5. Overschrijding van de redelijke termijn in de cassatieprocedure
5.1
Belanghebbende heeft de Hoge Raad verzocht om een vergoeding van immateriële schade wegens overschrijding van de redelijke termijn in de cassatieprocedure.
5.2
In deze zaak is beroep in cassatie ingesteld op 27 november 2021. Het tijdsverloop sindsdien tot het moment dat de Hoge Raad in deze zaak arrest wijst, levert wat de cassatieprocedure betreft een overschrijding op van de redelijke termijn met meer dan zes maanden maar niet meer dan twaalf maanden.
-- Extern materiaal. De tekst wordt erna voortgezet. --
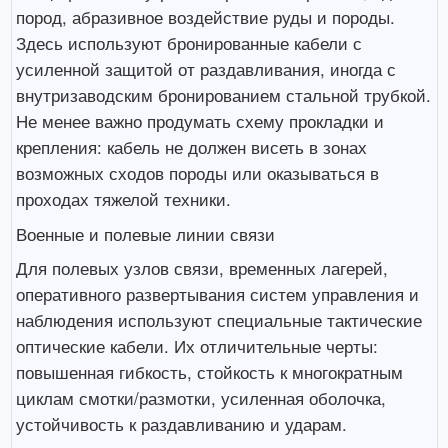
пород, абразивное воздействие руды и породы.
Здесь используют бронированные кабели с
усиленной защитой от раздавливания, иногда с
внутризаводским бронированием стальной трубкой.
Не менее важно продумать схему прокладки и
крепления: кабель не должен висеть в зонах
возможных сходов породы или оказываться в
проходах тяжелой техники.
Военные и полевые линии связи
Для полевых узлов связи, временных лагерей,
оперативного развертывания систем управления и
наблюдения используют специальные тактические
оптические кабели. Их отличительные черты:
повышенная гибкость, стойкость к многократным
циклам смотки/размотки, усиленная оболочка,
устойчивость к раздавливанию и ударам.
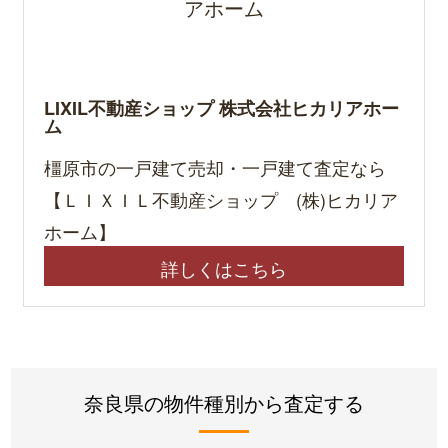
LIXIL不動産ショップ 株式会社ヒカリアホー
ム
橿原市の一戸建て売却・一戸建て査定なら
【ＬＩＸＩＬ不動産ショップ (株)ヒカリア
ホーム】
詳しくはこちら
奈良県の物件種別から査定する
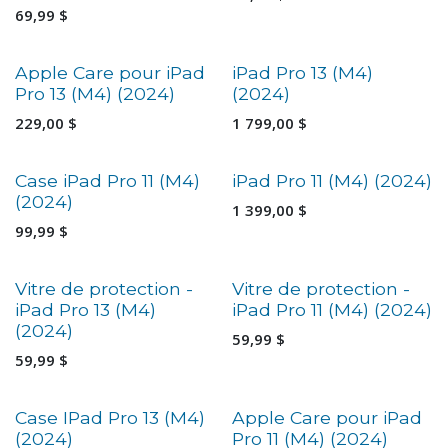
69,99
$
Apple Care pour iPad
iPad Pro 13 (M4)
Pro 13 (M4) (2024)
(2024)
229,00
$
1 799,00
$
Case iPad Pro 11 (M4)
iPad Pro 11 (M4) (2024)
(2024)
1 399,00
$
99,99
$
Vitre de protection -
Vitre de protection -
iPad Pro 13 (M4)
iPad Pro 11 (M4) (2024)
(2024)
59,99
$
59,99
$
Case IPad Pro 13 (M4)
Apple Care pour iPad
(2024)
Pro 11 (M4) (2024)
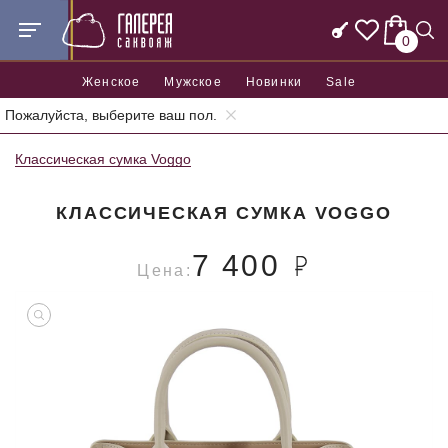
0
Женское
Мужское
Новинки
Sale
Пожалуйста, выберите ваш пол.
Главная
Женские сумки
Женские классические сумки
Классическая сумка Voggo
КЛАССИЧЕСКАЯ СУМКА VOGGO
7 400
Цена:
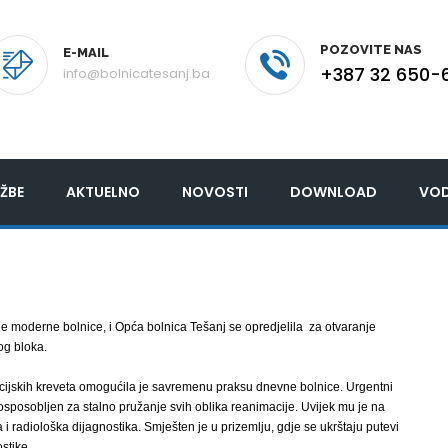
POZOVITE NAS
E-MAIL
+387 32 650-
info@bolnicatesanj.ba
ŽBE
AKTUELNO
NOVOSTI
DOWNLOAD
VOD
 moderne bolnice, i Opća bolnica Tešanj se opredjelila za otvaranje
og bloka.
ijskih kreveta omogućila je savremenu praksu dnevne bolnice. Urgentni
 osposobljen za stalno pružanje svih oblika reanimacije. Uvijek mu je na
a i radiološka dijagnostika. Smješten je u prizemlju, gdje se ukrštaju putevi
stike.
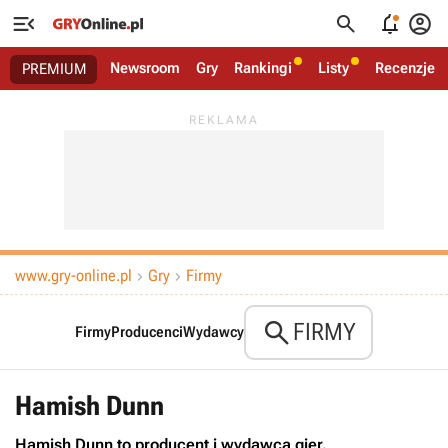




Newsroom
Gry
Rankingi
Listy
Recenzje
PREMIUM
www.gry-online.pl
Gry
Firmy



FIRMY
Firmy
Producenci
Wydawcy
Hamish Dunn
Hamish Dunn to producent i wydawca gier.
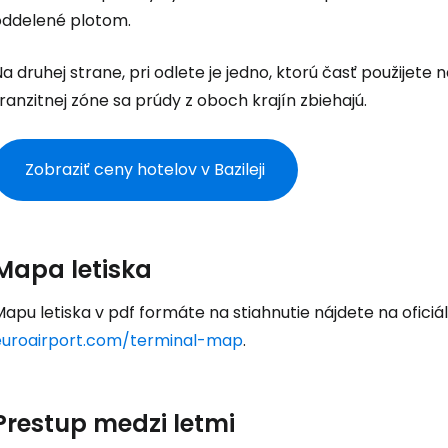
oddelené plotom.
Prihláste sa
a druhej strane, pri odlete je jedno, ktorú časť použijet
ranzitnej zóne sa prúdy z oboch krajín zbiehajú.
Cestee
Zobraziť ceny hotelov v Bazileji
... celosvetovej komunity cestovate
Mapa letiska
Pokrač
apu letiska v pdf formáte na stiahnutie nájdete na oficiál
euroairport.com/terminal-map
.
Pokr
Prestup medzi letmi
Pokr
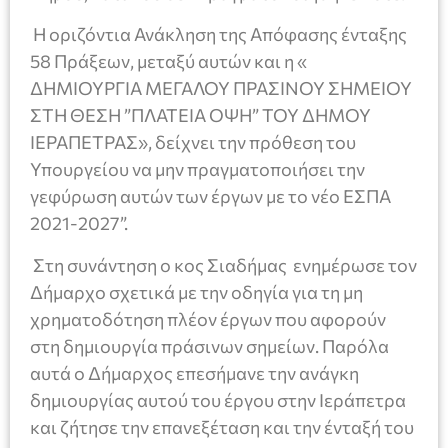
Η οριζόντια Ανάκληση της Απόφασης ένταξης
58 Πράξεων, μεταξύ αυτών και η «
ΔΗΜΙΟΥΡΓΙΑ ΜΕΓΑΛΟΥ ΠΡΑΣΙΝΟΥ ΣΗΜΕΙΟΥ
ΣΤΗ ΘΕΣΗ ”ΠΛΑΤΕΙΑ ΌΨΗ” ΤΟΥ ΔΗΜΟΥ
ΙΕΡΑΠΕΤΡΑΣ», δείχνει την πρόθεση του
Υπουργείου να μην πραγματοποιήσει την
γεφύρωση αυτών των έργων με το νέο ΕΣΠΑ
2021-2027”.
Στη συνάντηση ο κος Σιαδήμας ενημέρωσε τον
Δήμαρχο σχετικά με την οδηγία για τη μη
χρηματοδότηση πλέον έργων που αφορούν
στη δημιουργία πράσινων σημείων. Παρόλα
αυτά ο Δήμαρχος επεσήμανε την ανάγκη
δημιουργίας αυτού του έργου στην Ιεράπετρα
και ζήτησε την επανεξέταση και την ένταξή του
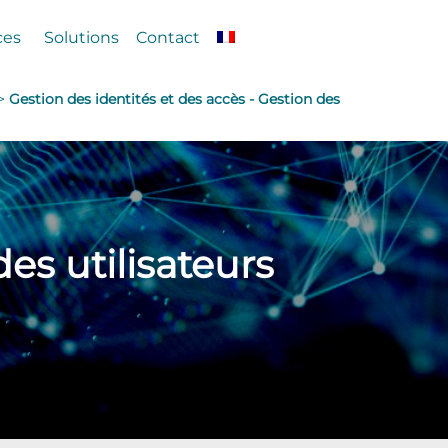
ces
Solutions
Contact
 >
Gestion des identités et des accès - Gestion des
es utilisateurs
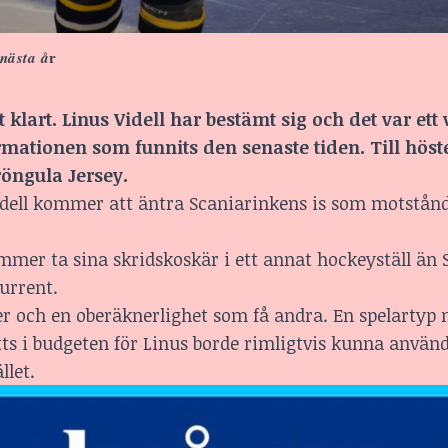
r
 nästa å
 klart. Linus Videll
har bestämt sig
och det var ett 
rmationen som funnits den senaste tiden. Till höst
röngula Jersey.
Videll kommer att äntra Scaniarinkens is som motstån
mmer ta sina skridskoskär i ett annat hockeyställ än 
kurrent.
er och en oberäknerlighet som få andra. En spelartyp
s i budgeten för Linus borde rimligtvis kunna använda
llet.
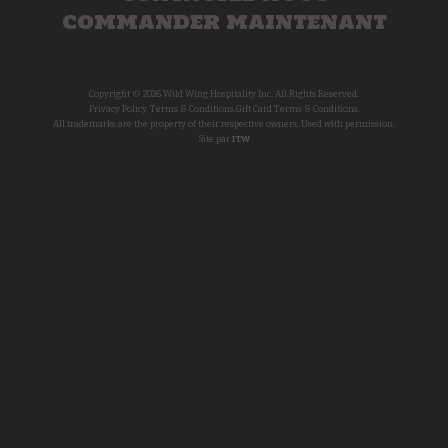
COMMANDER MAINTENANT
Copyright © 2026 Wild Wing Hospitality Inc. All Rights Reserved.
Privacy Policy.
Terms & Conditions.
Gift Card Terms & Conditions.
All trademarks are the property of their respective owners. Used with permission.
Site par
ITW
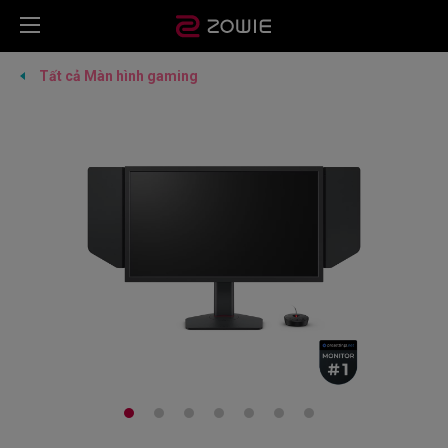
Tất cả Màn hình gaming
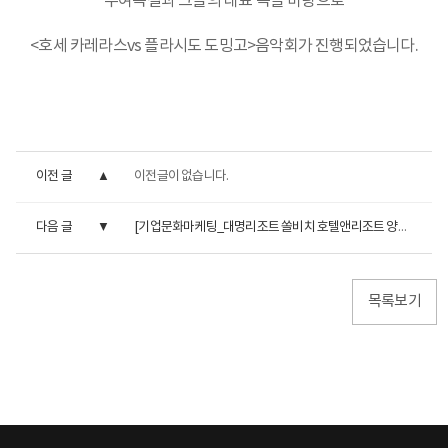
우여곡절과 그들의 대표 곡을 바탕으로
<호세 카레라스vs 플라시도 도밍고>
음악회가 진행되었습니다.
이전 글
이전글이 없습니다.
다음 글
[기업문화마케팅_대명리조트 쏠비치 호텔앤리조트 양양편] ...
목록보기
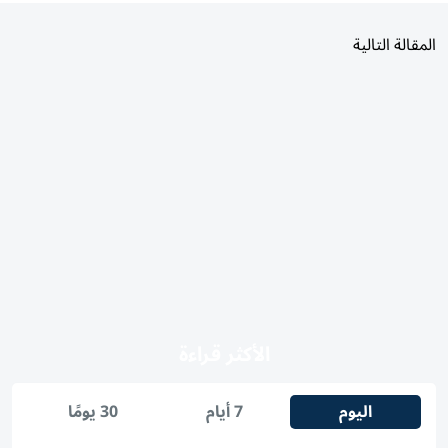
المقالة التالية
الأكثر قراءة
اليوم
7 أيام
30 يومًا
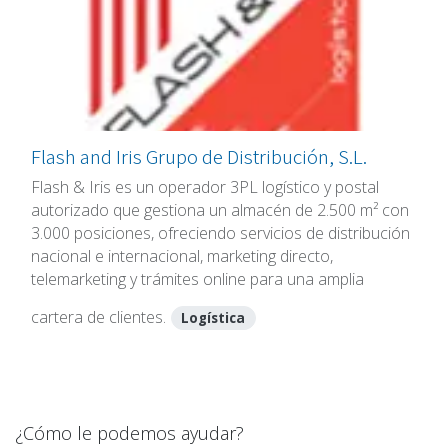
Flash and Iris Grupo de Distribución, S.L.
Flash & Iris es un operador 3PL logístico y postal
autorizado que gestiona un almacén de 2.500 m² con
3.000 posiciones, ofreciendo servicios de distribución
nacional e internacional, marketing directo,
telemarketing y trámites online para una amplia
cartera de clientes.
Logística
¿Cómo le podemos ayudar?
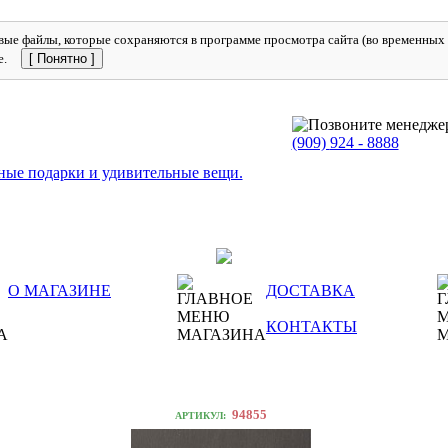
ые файлы, которые сохраняются в программе просмотра сайта (во временных ф
е.
[ Понятно ]
(909)
924 - 8888
О МАГАЗИНЕ
ДОСТАВКА
КОНТАКТЫ
94855
АРТИКУЛ:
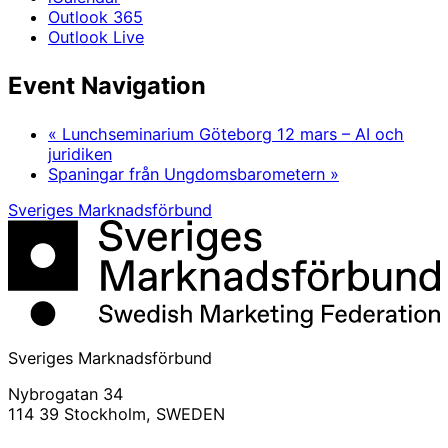
Outlook 365
Outlook Live
Event Navigation
«
Lunchseminarium Göteborg 12 mars – AI och
juridiken
Spaningar från Ungdomsbarometern
»
Sveriges Marknadsförbund
Sveriges Marknadsförbund
Nybrogatan 34
114 39 Stockholm, SWEDEN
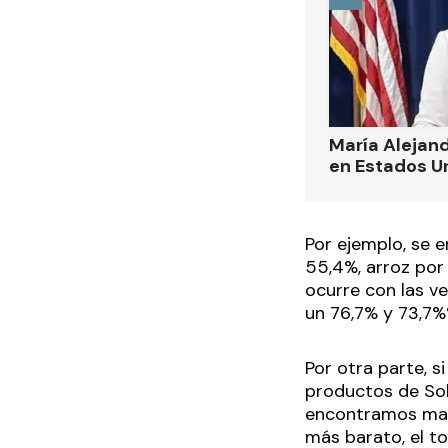
María Alejand
en Estados U
Por ejemplo, se
55,4%, arroz por
ocurre con las v
un 76,7% y 73,7%
Por otra parte, 
productos de Sob
encontramos marc
más barato, el t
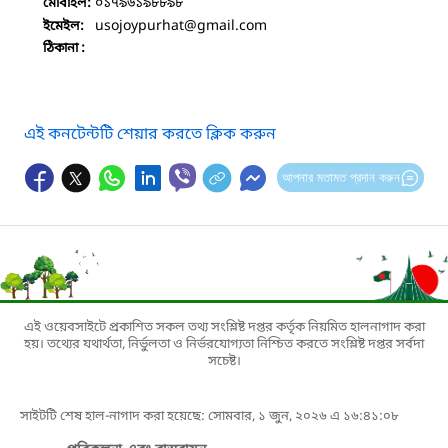
০১৭৯৬১৯৮৮৯৮
মোবাইল:
usojoypurhat
@gmail.com
ইমেইল:
ঠিকানা :
এই কনটেন্টটি শেয়ার করতে ক্লিক করুন
আপনার মতামত প্রদান করুন
এই ওয়েবসাইটে প্রকাশিত সকল তথ্য সংশ্লিষ্ট দপ্তর কর্তৃক নিয়মিত হালনাগাদ করা
হয়। তথ্যের যথার্থতা, নির্ভুলতা ও নির্ভরযোগ্যতা নিশ্চিত করতে সংশ্লিষ্ট দপ্তর সর্বদা
সচেষ্ট।
সাইটটি শেষ হাল-নাগাদ করা হয়েছে: সোমবার, ১ জুন, ২০২৬ এ ১৬:৪১:০৮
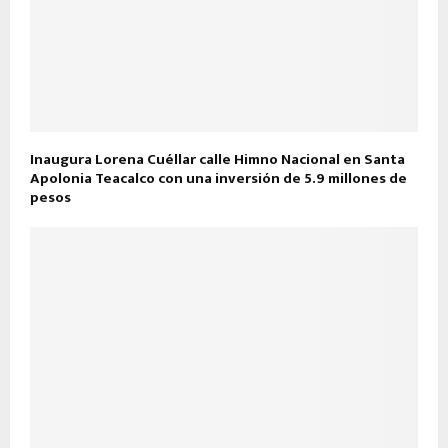
Inaugura Lorena Cuéllar calle Himno Nacional en Santa
Apolonia Teacalco con una inversión de 5.9 millones de
pesos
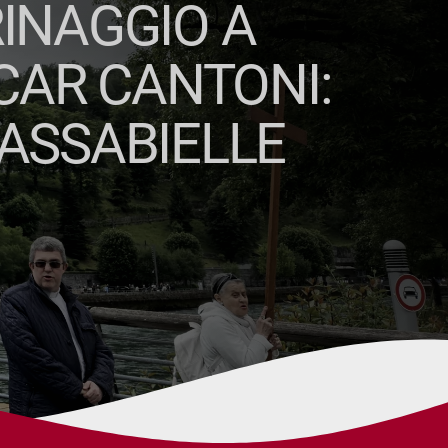
RINAGGIO A
CAR CANTONI:
MASSABIELLE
Aan belanghebbende komt daarom een vergoeding van immateriële schade toe van € 1.000.
6. Proceskosten
6.1
Het door belanghebbende ingestelde beroep in cassatie wordt ongegrond verklaard, zodat er geen aanleiding is om de Staatssecretaris te veroordelen in de proceskosten.
6.2
In de omstandigheid dat aan belanghebbende een vergoeding van immateriële schade wegens overschrijding van de redelijke termijn in de cassatieprocedure wordt toegekend, vindt de Hoge Raad aanleiding om de Staat (de Minister van Justitie en Veiligheid) te veroordelen in de kosten van het geding in cassatie.
6.3
Bij de berekening van de vergoeding voor beroepsmatig verleende rechtsbijstand neemt de Hoge Raad tot uitgangspunt dat (i) een verzoek om schadevergoeding een proceshandeling is waaraan 1 punt wordt toegekend, en (ii) op een dergelijk verzoek van toepassing is wegingsfactor 0,25 (zeer licht) zoals voorzien in de bijlage bij het Besluit proceskosten bestuursrecht.
7. Beslissing
De Hoge Raad:
- verklaart het beroep in cassatie ongegrond,
- veroordeelt de Staat (de Minister van Justitie en Veiligheid) tot vergoeding van de aan de cassatieprocedure toerekenbare immateriële schade, vastgesteld op € 1.000,
- draagt de Staat (de Minister van Justitie en Veiligheid) op aan belanghebbende te vergoeden het griffierecht van € 134 dat belanghebbende voor de behandeling van het beroep in cassatie heeft betaald, en
- veroordeelt de Staat (de Minister van Justitie en Veiligheid) in de kosten van belanghebbende voor het geding in cassatie, vastgesteld op € 219 voor beroepsmatig verleende rechtsbijstand.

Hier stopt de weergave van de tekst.